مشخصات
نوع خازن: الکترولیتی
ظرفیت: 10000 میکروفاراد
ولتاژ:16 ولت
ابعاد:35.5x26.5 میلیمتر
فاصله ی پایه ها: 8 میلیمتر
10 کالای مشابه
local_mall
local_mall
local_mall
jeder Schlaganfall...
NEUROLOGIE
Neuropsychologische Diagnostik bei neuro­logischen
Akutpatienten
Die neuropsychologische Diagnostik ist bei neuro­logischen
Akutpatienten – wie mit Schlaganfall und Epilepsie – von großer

==

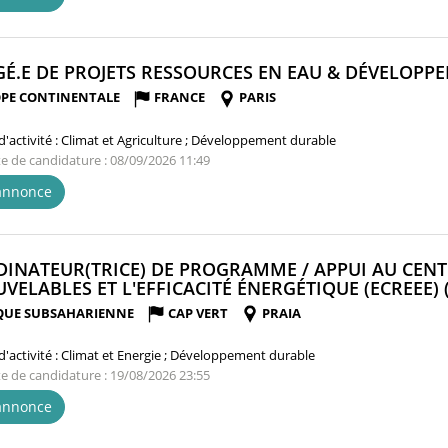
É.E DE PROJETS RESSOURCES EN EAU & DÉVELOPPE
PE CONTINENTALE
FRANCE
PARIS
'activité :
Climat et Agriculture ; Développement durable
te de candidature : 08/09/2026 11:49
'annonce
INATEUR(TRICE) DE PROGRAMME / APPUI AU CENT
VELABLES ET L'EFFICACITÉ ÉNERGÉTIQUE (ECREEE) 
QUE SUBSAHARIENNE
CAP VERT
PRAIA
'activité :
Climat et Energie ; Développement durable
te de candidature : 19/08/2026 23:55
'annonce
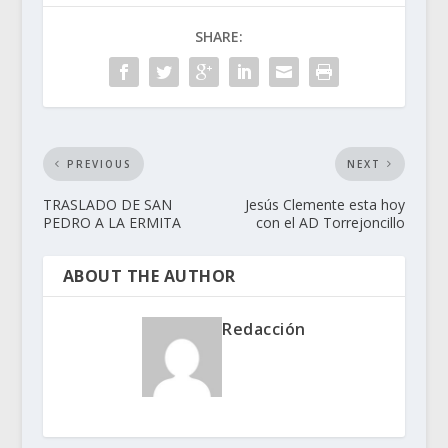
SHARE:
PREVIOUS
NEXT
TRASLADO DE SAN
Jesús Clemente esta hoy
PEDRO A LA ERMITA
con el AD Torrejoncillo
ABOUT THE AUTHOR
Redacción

* * *

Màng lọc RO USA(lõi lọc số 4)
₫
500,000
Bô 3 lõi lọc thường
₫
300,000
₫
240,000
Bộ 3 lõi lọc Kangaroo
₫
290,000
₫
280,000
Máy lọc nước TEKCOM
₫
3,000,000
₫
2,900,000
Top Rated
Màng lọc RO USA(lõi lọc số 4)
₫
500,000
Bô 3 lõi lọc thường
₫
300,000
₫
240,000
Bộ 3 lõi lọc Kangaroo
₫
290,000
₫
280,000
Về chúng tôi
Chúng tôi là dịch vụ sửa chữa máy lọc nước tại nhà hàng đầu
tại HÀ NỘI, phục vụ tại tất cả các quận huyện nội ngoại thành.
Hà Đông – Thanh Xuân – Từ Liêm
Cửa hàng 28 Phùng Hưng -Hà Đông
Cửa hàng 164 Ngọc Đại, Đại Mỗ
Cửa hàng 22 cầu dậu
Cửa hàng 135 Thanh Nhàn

[Work task]
Wherever the word "hàng" appears in a line of the data, copy that line.

[Task output]
Chúng tôi là dịch vụ sửa chữa máy lọc nước tại nhà hàng đầu
Cửa hàng 28 Phùng Hưng -Hà Đông
Cửa hàng 164 Ngọc Đại, Đại Mỗ
Cửa hàng 22 cầu dậu
Cửa hàng 135 Thanh Nhàn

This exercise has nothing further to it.